The Dickey Fuller test tests whether a unit root is present in an AR model. Specifically, we have

$$ X_t = \phi X_{t-1} + \varepsilon_t $$ where $\varepsilon_t$ is a Gaussian noise term.

Now the Dickey Fuller test tests the Null Hypothesis H0: $\phi=1$, or equivalently H0:$\gamma=0$ in the differenced equation. This is how the test is described in text books, for example, in Pesaran (2015, page 332) or Enders (2012, page 114). Enders does not specify an alternative hypothesis, Pesaran does state that H1:$|\phi|<1$. However, to me this leaves a few questions about the DF-test unanswered:

1. The H0 and H1 stated above combined do not comprise the real line. This raises the question of what to do with values $\phi \leq -1$? Those would reject the null hypothesis, but clearly we would also have a unit root. I assume therefore, that the test statistic is $|\phi|$ and not $\phi$? This is the only explanation that makes sense to me. On the other hand that would mean that all these text books made a mistake, which I find unlikely. Or do economists simply handwave the $\phi<0$ cases away?

2. Assuming the test statistic $|\phi|$, if the test were two-sided, then we could reject H0 if we observed $|\phi|>1$, which does not make sense, since we have a unit root for those cases. Because of that, I assume that the DF-test is a one-sided test, which can only be rejected by test-statistics $|\phi|<1$. Is this correct?

Answer 1

First, $\phi$ is the true coefficient of the process, not the test statistic.

The test statistic that is something else than $\phi$, namely the default t-statistic for the hypothesis that the coefficient on $X_{t-1}$ in a regression of $\Delta X_t$ on $X_{t-1}$ is zero. See e.g.

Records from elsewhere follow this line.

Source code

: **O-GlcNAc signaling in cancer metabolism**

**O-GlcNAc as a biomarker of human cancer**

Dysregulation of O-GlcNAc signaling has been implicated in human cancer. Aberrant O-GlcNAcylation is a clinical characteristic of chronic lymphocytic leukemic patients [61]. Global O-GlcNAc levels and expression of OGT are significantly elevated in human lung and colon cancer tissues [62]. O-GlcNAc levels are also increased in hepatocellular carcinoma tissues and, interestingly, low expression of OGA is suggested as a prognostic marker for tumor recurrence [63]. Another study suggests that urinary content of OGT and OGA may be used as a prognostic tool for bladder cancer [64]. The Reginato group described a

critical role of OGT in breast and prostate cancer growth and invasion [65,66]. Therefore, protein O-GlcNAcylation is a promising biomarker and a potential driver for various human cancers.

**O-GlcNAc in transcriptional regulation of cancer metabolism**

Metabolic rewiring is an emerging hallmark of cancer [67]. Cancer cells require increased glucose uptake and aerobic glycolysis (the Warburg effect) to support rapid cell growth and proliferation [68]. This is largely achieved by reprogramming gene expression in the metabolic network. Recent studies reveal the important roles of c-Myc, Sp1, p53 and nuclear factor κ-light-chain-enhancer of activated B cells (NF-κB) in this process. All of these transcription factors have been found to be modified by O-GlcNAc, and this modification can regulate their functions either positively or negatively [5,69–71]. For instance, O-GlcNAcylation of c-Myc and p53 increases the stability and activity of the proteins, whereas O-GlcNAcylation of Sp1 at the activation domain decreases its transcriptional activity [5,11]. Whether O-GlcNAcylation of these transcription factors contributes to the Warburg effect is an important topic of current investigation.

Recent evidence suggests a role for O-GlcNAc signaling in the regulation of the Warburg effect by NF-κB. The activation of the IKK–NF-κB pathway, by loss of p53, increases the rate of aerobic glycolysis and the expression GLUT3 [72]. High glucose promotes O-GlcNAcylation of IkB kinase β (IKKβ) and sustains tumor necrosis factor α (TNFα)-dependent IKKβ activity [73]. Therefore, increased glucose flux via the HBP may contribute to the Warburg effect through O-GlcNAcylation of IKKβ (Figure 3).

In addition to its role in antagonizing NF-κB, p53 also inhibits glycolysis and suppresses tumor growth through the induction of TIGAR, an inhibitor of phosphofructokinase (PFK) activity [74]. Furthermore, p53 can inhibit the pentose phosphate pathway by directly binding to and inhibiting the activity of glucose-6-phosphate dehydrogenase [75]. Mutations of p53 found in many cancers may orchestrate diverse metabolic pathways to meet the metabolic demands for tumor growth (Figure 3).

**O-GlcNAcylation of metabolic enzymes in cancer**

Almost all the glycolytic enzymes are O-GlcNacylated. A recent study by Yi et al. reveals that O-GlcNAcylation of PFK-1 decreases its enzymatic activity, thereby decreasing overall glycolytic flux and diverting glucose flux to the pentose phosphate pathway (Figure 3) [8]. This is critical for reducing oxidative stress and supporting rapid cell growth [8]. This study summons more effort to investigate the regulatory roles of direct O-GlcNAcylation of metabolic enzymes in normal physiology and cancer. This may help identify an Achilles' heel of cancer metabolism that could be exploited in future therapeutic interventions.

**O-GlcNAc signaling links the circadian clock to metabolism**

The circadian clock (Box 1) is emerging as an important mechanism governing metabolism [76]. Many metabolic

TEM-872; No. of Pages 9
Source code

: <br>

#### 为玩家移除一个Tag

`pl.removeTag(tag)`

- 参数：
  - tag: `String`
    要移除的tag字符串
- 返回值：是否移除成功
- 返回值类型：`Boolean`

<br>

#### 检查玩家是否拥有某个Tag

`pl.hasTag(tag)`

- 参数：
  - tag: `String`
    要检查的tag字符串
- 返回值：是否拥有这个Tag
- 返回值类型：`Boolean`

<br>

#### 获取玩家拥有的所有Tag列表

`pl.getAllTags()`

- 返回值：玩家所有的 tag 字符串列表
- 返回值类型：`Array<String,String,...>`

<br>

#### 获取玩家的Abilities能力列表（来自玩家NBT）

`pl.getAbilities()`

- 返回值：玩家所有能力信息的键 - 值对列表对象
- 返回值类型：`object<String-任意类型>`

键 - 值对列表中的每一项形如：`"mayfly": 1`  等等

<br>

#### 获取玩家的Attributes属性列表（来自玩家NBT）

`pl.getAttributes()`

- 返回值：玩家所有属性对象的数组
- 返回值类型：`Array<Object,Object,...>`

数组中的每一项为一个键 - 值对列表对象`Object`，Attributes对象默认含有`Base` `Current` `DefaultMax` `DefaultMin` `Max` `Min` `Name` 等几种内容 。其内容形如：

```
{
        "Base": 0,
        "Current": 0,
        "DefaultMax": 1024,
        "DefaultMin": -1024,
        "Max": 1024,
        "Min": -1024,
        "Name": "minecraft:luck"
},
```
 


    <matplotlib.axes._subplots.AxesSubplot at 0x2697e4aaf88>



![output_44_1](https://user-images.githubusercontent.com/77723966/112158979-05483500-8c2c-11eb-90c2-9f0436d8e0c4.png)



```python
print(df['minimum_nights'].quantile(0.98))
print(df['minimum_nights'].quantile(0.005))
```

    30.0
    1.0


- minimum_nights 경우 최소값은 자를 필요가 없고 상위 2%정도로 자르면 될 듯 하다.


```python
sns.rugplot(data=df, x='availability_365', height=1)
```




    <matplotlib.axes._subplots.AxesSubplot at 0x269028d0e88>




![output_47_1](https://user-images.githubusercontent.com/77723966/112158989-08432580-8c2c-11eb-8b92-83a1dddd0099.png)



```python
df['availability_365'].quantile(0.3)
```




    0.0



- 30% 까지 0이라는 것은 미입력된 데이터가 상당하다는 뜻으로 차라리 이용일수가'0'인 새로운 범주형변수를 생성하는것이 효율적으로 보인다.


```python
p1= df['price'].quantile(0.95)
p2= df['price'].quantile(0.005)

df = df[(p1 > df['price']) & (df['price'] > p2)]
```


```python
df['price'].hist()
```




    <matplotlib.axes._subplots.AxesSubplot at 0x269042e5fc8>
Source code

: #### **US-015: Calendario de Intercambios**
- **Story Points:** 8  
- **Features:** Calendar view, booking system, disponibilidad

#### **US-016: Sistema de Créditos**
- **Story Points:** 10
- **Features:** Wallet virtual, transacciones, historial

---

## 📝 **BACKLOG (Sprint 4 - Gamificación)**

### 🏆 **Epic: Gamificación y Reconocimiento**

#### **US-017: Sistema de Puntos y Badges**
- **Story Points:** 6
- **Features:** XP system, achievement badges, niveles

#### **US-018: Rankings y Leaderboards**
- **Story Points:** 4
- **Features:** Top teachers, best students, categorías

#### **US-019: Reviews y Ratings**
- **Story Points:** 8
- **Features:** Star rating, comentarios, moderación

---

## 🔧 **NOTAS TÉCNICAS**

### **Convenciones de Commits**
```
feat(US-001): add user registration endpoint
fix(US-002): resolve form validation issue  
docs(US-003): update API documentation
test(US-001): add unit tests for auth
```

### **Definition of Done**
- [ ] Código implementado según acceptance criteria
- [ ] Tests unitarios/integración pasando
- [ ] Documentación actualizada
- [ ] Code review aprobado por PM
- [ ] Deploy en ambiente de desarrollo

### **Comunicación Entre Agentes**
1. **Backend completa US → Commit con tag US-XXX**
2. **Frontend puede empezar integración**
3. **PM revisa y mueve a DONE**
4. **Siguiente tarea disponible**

Why is Dickey-Fuller test applied on the difference operator and not on the variable directly?

As to 1., indeed, values of $\phi\leq-1$ are "oscillatingly explosive" and hence not really plausible in economics (nor any other discipline I am aware of).

x <- filter(rnorm(500), -1.01, "recursive"); plot(x):

As to 2., no, values of $|\phi|>1$ are not "unit root" in that $1-\phi\cdot1\neq0$, i.e., 1 is not a solution to the characteristic polynomial.

But since we reject when the DF test statistic takes sufficiently negative values, the test has no power when $\phi>1$ as we then also tend to have positive coefficients on the estimated coefficient on $X_{t-1}$ and hence positive test statistics and hence no rejections.

When $\phi\leq-1$, by the same argument, the test statistic will be (strongly) negative, and hence the DF test statistic would indeed produce rejections of the null that $\phi=1$. (You could verify this by repeatedly running summary(lm(diff(x)~head(x,-1)-1))$coefficients[1,3] on new iterations of x above.)

But then, 1. kicks in again, where I argue that such processes are not very practically relevant (although examples are mentioned in the comments below).

Hence, to summarize, this is the sense in which the DF test is seen as a one-sided test of the null that $\phi=1$ against the "stationary" alternative that $|\phi|<1$.